From left: Jacobus Fellows Pasquale Toscano, José de Jesús Montaño López and Geneva Smith stand with Dean of the Graduate School Rodney Priestley. Ryan Unger is not pictured.
Photo by Tori Repp/Fotobuddy
José de Jesús Montaño López, Geneva Smith, Pasquale Toscano and Ryan Unger have been named winners of the Porter Ogden Jacobus Fellowship, Princeton University’s top honor for graduate students.
The Jacobus Fellows will be honored at Alumni Day ceremonies Saturday, Feb. 24.
The fellowships support the students’ final year of study at Princeton and are awarded to one Ph.D. student in each of the four divisions — humanities, social sciences, natural sciences and engineering — whose work has exhibited the highest scholarly excellence. All four fellows plan to pursue academic careers.
Geneva Smith
Smith, a sixth-year doctoral student in the Department of History who came to Princeton in 2016, earned her bachelor’s degree in anthropology and history from Columbia University in 2014. She took a leave during her Ph.D. studies to enroll at Yale Law School, crafting her own joint Ph.D./J.D. program.

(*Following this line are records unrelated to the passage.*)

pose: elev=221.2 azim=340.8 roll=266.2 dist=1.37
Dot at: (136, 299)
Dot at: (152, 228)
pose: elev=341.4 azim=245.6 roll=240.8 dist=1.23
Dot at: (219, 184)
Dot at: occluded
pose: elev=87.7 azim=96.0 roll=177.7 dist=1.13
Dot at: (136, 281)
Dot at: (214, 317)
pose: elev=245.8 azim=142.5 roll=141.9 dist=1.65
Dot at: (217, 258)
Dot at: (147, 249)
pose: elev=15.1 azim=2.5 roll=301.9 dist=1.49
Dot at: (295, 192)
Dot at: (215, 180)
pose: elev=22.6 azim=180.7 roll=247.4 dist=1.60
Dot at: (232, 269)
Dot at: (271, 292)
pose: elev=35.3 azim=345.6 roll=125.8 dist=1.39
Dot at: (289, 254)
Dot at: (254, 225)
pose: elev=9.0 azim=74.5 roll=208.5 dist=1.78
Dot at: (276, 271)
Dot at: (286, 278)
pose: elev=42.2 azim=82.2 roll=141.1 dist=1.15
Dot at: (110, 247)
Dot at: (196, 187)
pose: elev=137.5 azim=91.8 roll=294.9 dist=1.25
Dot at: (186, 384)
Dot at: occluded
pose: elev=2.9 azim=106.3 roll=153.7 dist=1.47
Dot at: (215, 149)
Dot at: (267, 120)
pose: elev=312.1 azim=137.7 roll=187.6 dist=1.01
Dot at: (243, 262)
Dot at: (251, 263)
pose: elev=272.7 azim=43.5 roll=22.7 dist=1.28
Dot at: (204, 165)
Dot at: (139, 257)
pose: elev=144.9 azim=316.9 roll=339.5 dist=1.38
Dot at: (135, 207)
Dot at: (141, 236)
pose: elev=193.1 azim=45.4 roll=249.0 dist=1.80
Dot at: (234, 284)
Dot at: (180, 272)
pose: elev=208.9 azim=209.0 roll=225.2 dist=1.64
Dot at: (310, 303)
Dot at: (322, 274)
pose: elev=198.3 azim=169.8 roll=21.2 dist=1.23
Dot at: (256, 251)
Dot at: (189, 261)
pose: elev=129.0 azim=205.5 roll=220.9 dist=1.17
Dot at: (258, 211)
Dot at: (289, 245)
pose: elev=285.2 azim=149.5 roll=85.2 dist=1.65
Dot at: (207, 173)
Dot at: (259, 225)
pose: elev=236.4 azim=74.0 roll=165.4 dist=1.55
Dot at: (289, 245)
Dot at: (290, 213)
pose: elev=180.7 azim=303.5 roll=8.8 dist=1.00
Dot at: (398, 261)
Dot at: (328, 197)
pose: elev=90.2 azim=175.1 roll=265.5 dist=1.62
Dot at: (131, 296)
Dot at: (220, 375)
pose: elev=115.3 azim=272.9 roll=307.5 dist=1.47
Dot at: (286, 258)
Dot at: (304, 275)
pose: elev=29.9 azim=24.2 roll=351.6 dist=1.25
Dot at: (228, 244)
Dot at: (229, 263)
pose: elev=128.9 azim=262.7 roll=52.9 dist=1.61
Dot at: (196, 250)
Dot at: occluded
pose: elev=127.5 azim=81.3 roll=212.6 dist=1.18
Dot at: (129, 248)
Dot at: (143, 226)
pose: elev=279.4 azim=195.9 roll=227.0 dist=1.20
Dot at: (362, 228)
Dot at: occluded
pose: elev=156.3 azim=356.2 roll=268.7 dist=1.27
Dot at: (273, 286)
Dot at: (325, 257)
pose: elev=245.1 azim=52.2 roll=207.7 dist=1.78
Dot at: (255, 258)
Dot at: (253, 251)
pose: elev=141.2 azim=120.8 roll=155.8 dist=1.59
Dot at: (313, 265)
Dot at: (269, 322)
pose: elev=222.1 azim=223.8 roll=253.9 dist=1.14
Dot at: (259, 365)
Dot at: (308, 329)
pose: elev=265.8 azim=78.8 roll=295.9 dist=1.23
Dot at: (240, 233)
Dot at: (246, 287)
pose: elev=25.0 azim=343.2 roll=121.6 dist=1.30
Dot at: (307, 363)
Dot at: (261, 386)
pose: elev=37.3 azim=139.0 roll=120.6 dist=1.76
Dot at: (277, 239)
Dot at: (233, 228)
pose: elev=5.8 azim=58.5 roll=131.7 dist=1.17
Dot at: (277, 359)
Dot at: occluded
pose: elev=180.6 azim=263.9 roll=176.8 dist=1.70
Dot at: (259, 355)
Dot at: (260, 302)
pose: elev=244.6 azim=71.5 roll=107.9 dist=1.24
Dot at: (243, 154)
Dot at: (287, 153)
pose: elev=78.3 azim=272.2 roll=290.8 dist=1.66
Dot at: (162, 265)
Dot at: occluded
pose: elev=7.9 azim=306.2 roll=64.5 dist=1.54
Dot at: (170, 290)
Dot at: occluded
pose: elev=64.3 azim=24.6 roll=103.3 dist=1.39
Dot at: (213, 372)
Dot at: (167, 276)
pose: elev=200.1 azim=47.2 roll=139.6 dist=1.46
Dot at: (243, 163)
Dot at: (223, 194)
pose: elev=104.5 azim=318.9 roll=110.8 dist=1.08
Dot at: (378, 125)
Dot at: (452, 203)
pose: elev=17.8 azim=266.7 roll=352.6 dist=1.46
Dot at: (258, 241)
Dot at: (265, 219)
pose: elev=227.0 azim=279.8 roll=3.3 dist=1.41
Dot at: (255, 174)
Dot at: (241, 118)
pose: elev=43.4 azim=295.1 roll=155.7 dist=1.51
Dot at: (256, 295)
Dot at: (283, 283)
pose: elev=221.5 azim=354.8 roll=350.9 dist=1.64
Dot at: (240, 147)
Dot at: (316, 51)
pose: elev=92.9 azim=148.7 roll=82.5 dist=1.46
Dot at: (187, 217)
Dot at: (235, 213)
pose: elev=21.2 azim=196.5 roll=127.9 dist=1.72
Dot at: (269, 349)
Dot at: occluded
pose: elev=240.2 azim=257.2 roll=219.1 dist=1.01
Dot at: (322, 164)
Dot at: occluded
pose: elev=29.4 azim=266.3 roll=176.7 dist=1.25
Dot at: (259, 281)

Her dissertation, “Slave Courts and Compensation in the Eighteenth-Century British Atlantic,” examines the judicial system that exclusively tried the crimes of enslaved people in the 17th and 18th centuries.
Smith has built a massive archive of these court records that she unearthed in Pennsylvania, Maryland and Jamaica.
“Archives are spaces of mystery,” Smith said. “Each manuscript piece that I find, and each court case that I compile helps us paint a more complex and richer picture of what Black life was. I really got excited by the challenge of multiple historians saying, ‘These records don’t exist.’ ‘There’s no way to tell this story.’ I think I just love going to archives and seeing the records and realizing not only are they there, but we can actually build out a really rich story with what exists.”
“As a Black woman who has been through the legal system and faced its inequalities, I am uniquely positioned to do legal-historical work,” she said.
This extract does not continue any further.